# 2005 CC frontier Subwoofer enclosure...



## jcivic00 (Mar 6, 2005)

Has anyone seen these or at least made one?? I'm looking to try and get 2 10" subs under the back seat of the frontier CC and still be able to use the back seat. I was thinking of having a friend make a fiberglass enclosure, but am worried that it won't be heavy enough. MDF works really good, but it might be hard to make some of the bends to match the floor. Was looking to do a sealed enclosure, would also consider a smaller subwoofer, like an 8". BTW does anyone know if you can get a 6.5" sub?? In case anyone is wondering, I want it to be to the point where you'll hear me coming down the street.


----------



## A_canuck_eh? (Aug 16, 2005)

Ive got the 05 SECC, I had a ported fiberglass box made to fit a 10" AVI sub. the only place where there's room for it is under the rear passenger seat. trust me its plenty loud. I didnt consider an 8" sub simply because to me they didnt have a deep enough sound. good luck with your search.


----------



## msubullyfan (Jul 24, 2005)

http://cgi.ebay.com/2005-NISSAN-FRO...ryZ50565QQssPageNameZWDVWQQrdZ1QQcmdZViewItem

They are sold several different places, but they're all the same box. They can match the carpet on your interior for $25 more.


----------



## jcivic00 (Mar 6, 2005)

i've seen those also, But I need more detailed pics. From what it looks like, there is a lot of wasted space, or is the whole thing the box. It looks like just a cylinder cut out for the speaker, but the rest isn't used. I would like to see if I can fit 2 10" subs, because I'm aiming for the ridiculous. I mean I want it to the point of causing heart palpitations.  I mean just absolutely stupid loud!! :thumbup:


----------



## A_canuck_eh? (Aug 16, 2005)

what subs are you going to put in? AVI? alpine? rockford fosgate?


----------



## jcivic00 (Mar 6, 2005)

my brother has been really happy with his kicker comp VR subs. I was thinking about those since the mounting depth doesn't have to be too deep.


----------



## A_canuck_eh? (Aug 16, 2005)

are you replacing the factory speakers in the door and tweets as well?


----------



## jcivic00 (Mar 6, 2005)

I'm going to do that, but I already have plans for that, the only thing is the bottom end. I'm going to put on some bass blockers to cancel out some of the low end in the doors, cuz they distort really quickly. I just hadn't worked out a way to keep my rear seats, and include a sub box. I think that I may have to lose the leg room in the back seats, but I think I'm willing to do that at this point. My son is still in a car seat, and doesn't really need the leg room yet.


----------



## soonerdude (Oct 29, 2005)

A_canuck_eh? said:


> Ive got the 05 SECC, I had a ported fiberglass box made to fit a 10" AVI sub. the only place where there's room for it is under the rear passenger seat. trust me its plenty loud. I didnt consider an 8" sub simply because to me they didnt have a deep enough sound. good luck with your search.

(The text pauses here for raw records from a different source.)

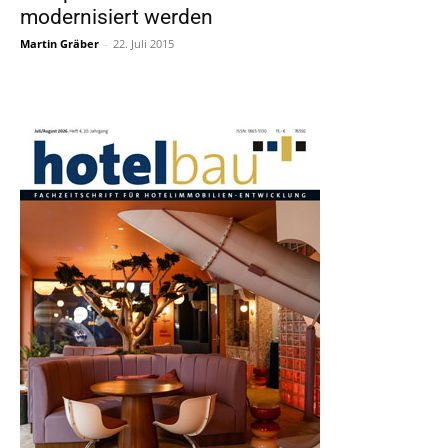
modernisiert werden
Martin Gräber
-
22. Juli 2015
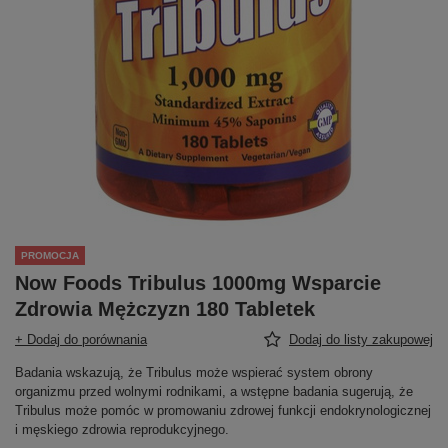
PROMOCJA
Now Foods Tribulus 1000mg Wsparcie
Zdrowia Mężczyzn 180 Tabletek
+ Dodaj do porównania
Dodaj do listy zakupowej
Badania wskazują, że Tribulus może wspierać system obrony
organizmu przed wolnymi rodnikami, a wstępne badania sugerują, że
Tribulus może pomóc w promowaniu zdrowej funkcji endokrynologicznej
i męskiego zdrowia reprodukcyjnego.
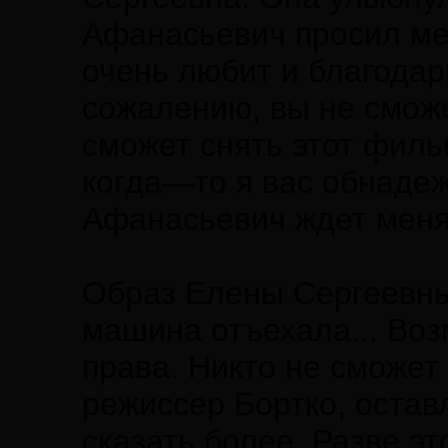
Афанасьевич просил мен
очень любит и благодари
сожалению, вы не сможе
сможет снять этот филь
когда—то я вас обнаде
Афанасьевич ждет меня
Образ Елены Сергеевны
машина отъехала... Во
права. Никто не сможет 
режиссер Бортко, остав
сказать более. Разве э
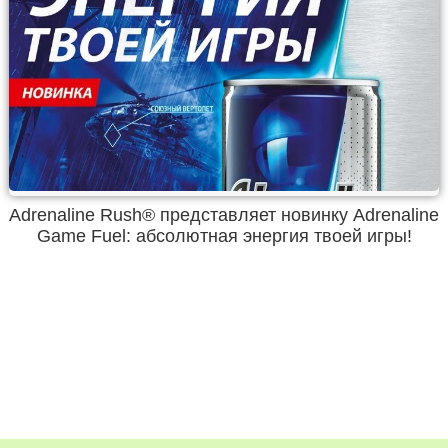
Adrenaline Rush® представляет новинку Adrenaline
Game Fuel: абсолютная энергия твоей игры!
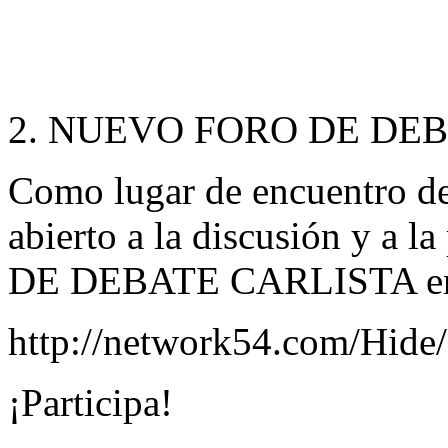
2. NUEVO FORO DE DE
Como lugar de encuentro de t
abierto a la discusión y a 
DE DEBATE CARLISTA en la
http://network54.com/Hid
¡Participa!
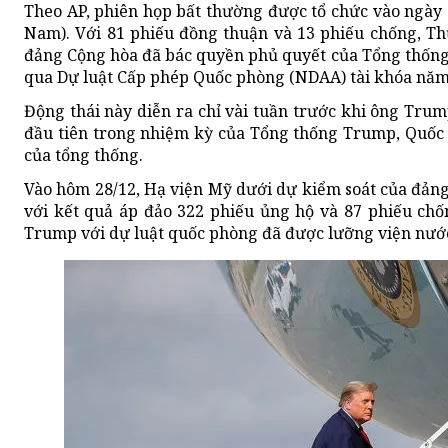
Theo AP, phiên họp bất thường được tổ chức vào ngày 1
Nam). Với 81 phiếu đồng thuận và 13 phiếu chống, T
đảng Cộng hòa đã bác quyền phủ quyết của Tổng thốn
qua Dự luật Cấp phép Quốc phòng (NDAA) tài khóa năm
Động thái này diễn ra chỉ vài tuần trước khi ông Trum
đầu tiên trong nhiệm kỳ của Tổng thống Trump, Quốc
của tổng thống.
Vào hôm 28/12, Hạ viện Mỹ dưới dự kiểm soát của đảng
với kết quả áp đảo 322 phiếu ủng hộ và 87 phiếu ch
Trump với dự luật quốc phòng đã được lưỡng viện nước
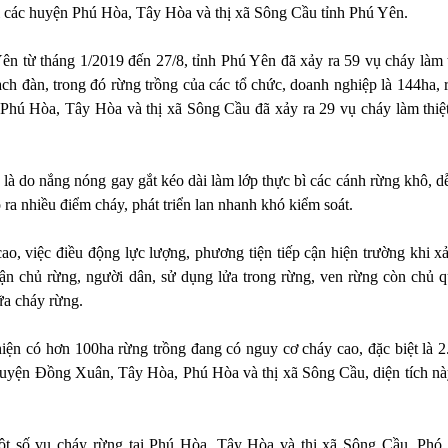
i các huyện Phú Hòa, Tây Hòa và thị xã Sông Cầu tỉnh Phú Yên.
n từ tháng 1/2019 đến 27/8, tỉnh Phú Yên đã xảy ra 59 vụ cháy làm t
ạch đàn, trong đó rừng trồng của các tổ chức, doanh nghiệp là 144ha, 
 Phú Hòa, Tây Hòa và thị xã Sông Cầu đã xảy ra 29 vụ cháy làm thiệt
là do nắng nóng gay gắt kéo dài làm lớp thực bì các cánh rừng khô, dễ
ra nhiều điểm cháy, phát triển lan nhanh khó kiểm soát.
cao, việc điều động lực lượng, phương tiện tiếp cận hiện trường khi x
n chủ rừng, người dân, sử dụng lửa trong rừng, ven rừng còn chủ q
ữa cháy rừng.
iện có hơn 100ha rừng trồng đang có nguy cơ cháy cao, đặc biệt là 2
c huyện Đồng Xuân, Tây Hòa, Phú Hòa và thị xã Sông Cầu, diện tích nà
 một số vụ cháy rừng tại Phú Hòa, Tây Hòa và thị xã Sông Cầu, Phó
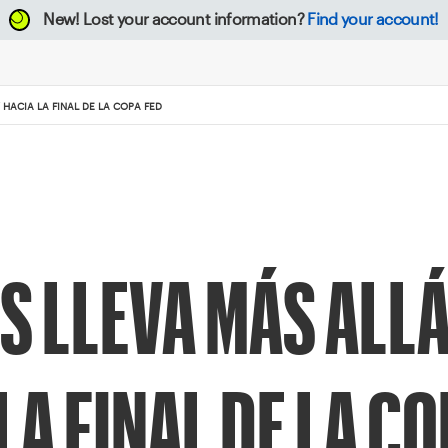
New!
Lost your account information?
Find your account!
HACIA LA FINAL DE LA COPA FED
 LLEVA MÁS ALLÁ
LA FINAL DE LA CO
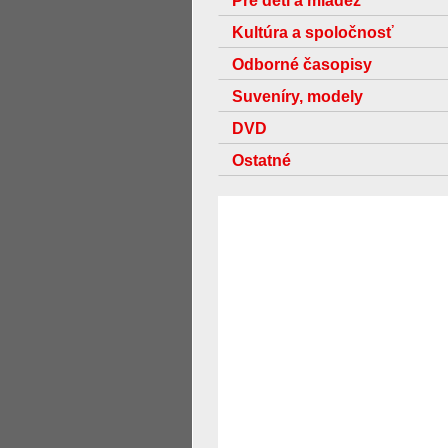
Pre deti a mládež
Kultúra a spoločnosť
Odborné časopisy
Suveníry, modely
DVD
Ostatné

What mounting depth did you get with that box? Can you post some pics? I'm not so much interested in ported as much as I am just finding something to fit a 10" sub in. My Elemental Designs sub has 5.5" mounting depth. How is your sub?


----------



## A_canuck_eh? (Aug 16, 2005)

sure ill take a few pics tomorrow and put them up, as well as measure the mounting depth. the 10 is wicked, sound is awesome. 


soonerdude said:


> What mounting depth did you get with that box? Can you post some pics? I'm not so much interested in ported as much as I am just finding something to fit a 10" sub in. My Elemental Designs sub has 5.5" mounting depth. How is your sub?


----------



## A_canuck_eh? (Aug 16, 2005)

quick question, how does one post pics on this site?


----------



## soonerdude (Oct 29, 2005)

A_canuck_eh? said:


> quick question, how does one post pics on this site?


Looks like we have to have a special account type (contributor) to post attachments. Maybe you could email them direct to me?


----------



## SD Frontier (Oct 17, 2005)

found this in the noob forum...

link


----------



## A_canuck_eh? (Aug 16, 2005)

thanks, 'preciate the reply.


----------